P.S. Далее не жди тож от Тараса, о! бедное, им любимое человечество! никакого толку, и большого величия, и мудрого слова, ибо опохмелившийся, яко некий аристократ (по писанию крестивыйся водкою); опохмеление не малое и деликатности не последней водка вишневая счетом пять (а он говорит 4, нехай так буде), при оной цыбуль и соленых огурцов великое множество" (1857).

Пьянство сопровождало Кобзаря в течение всей жизни: от "товариства мочемордів" до последних лет жизни. В 1858 году он записывает в дневнике: "М.С. Щепкин с сокрушением пишет о моем безалаберном и нетрезвом существовании…" Это Щепкин пишет в Нижний Новгород – из Москвы.

Отказаться от спиртного было невозможно. Ибо это был главный источник вдохновения:

 
Вип'єш перву – стрепенешся,
Вип'єш другу – схаменешся,
Вип'єш третю – в очах сяє,
Дума думу поганяє. (1847)
 
9. Лицемерие

Мы видели активного «мочеморда» Шевченко в переписке с религиозной княжной Репниной.

И во время ссылки письма княжне Репниной должны были свидетельствовать о якобы религиозном настроении их автора: "Я теперь говею и сегодня приобщался святых таин – желал бы, чтобы вся жизнь моя была так чиста и прекрасна, как сегодняшний день! Ежели вы имеете первого или хоть второго издания книгу Фомы Кемпейского "О подражании Христу", Сперанского перевод, то пришлите, ради бога". (1848).

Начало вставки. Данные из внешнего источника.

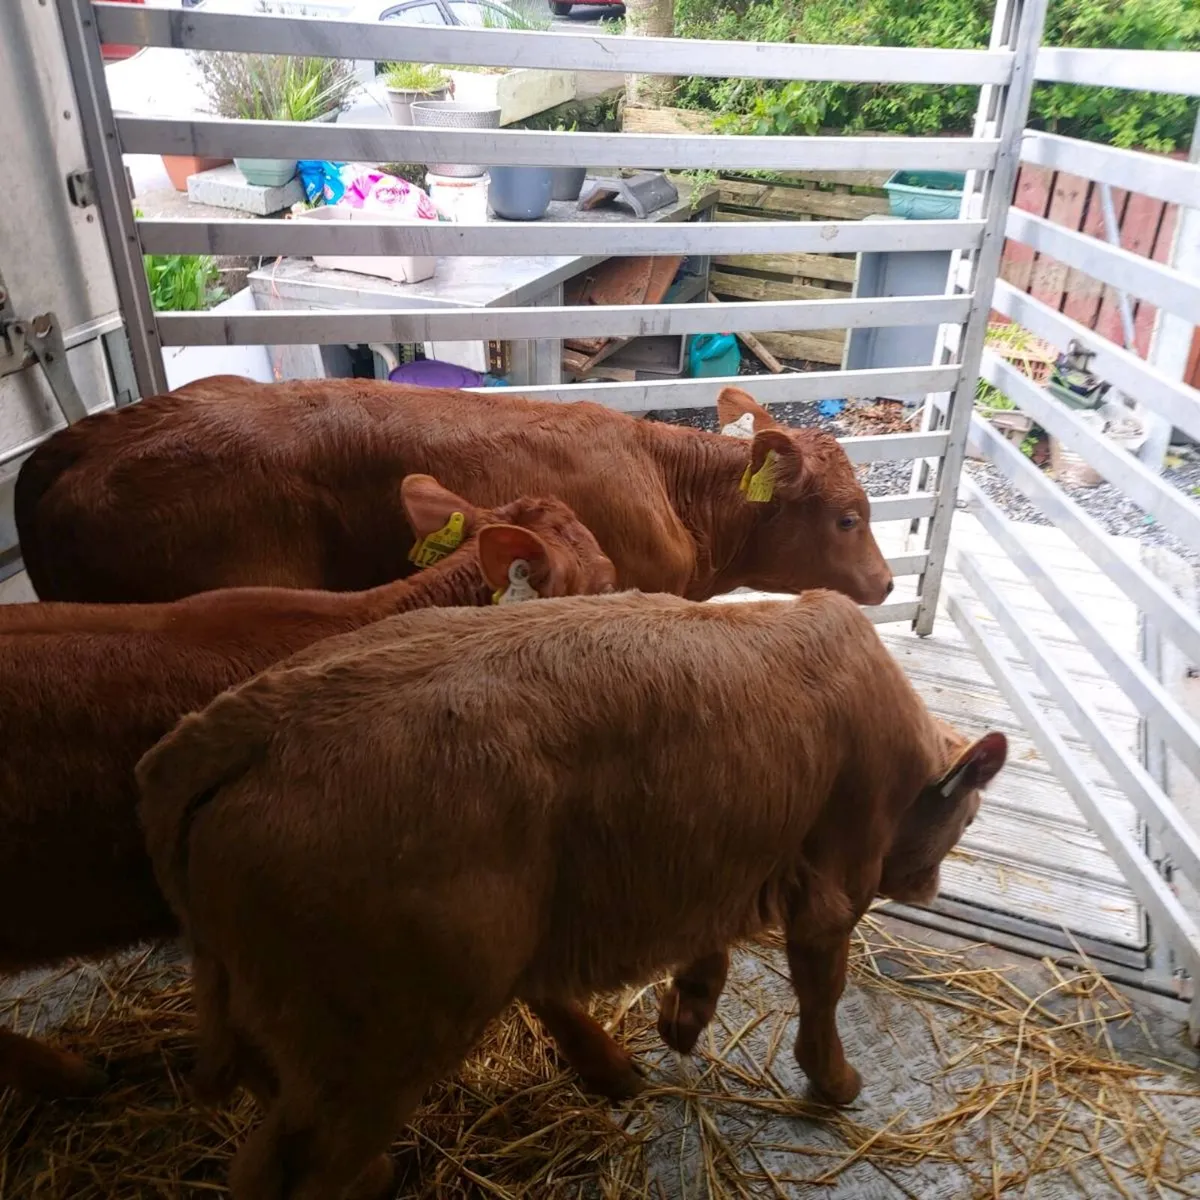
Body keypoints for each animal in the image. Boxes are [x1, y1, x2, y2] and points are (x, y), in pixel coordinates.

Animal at [137, 590, 1006, 1200]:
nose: (929, 885)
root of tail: (244, 723)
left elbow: (706, 945)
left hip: (287, 1011)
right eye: (966, 817)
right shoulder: (832, 890)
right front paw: (835, 1082)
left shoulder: (710, 857)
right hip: (384, 1043)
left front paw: (683, 1017)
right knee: (285, 1171)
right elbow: (822, 993)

А вот что он думает о религиозности княжны на самом деле: "Вечером втихомолку навестил давно не виданного друга моего, княжну Варвару Николаевну Репнину. Она счастливо переменилась, потолстела и как будто помолодела. И вдарилася в ханжество, чего я прежде не замечал. Не встретила ли она в Москве хорошего исповедника?" (1858).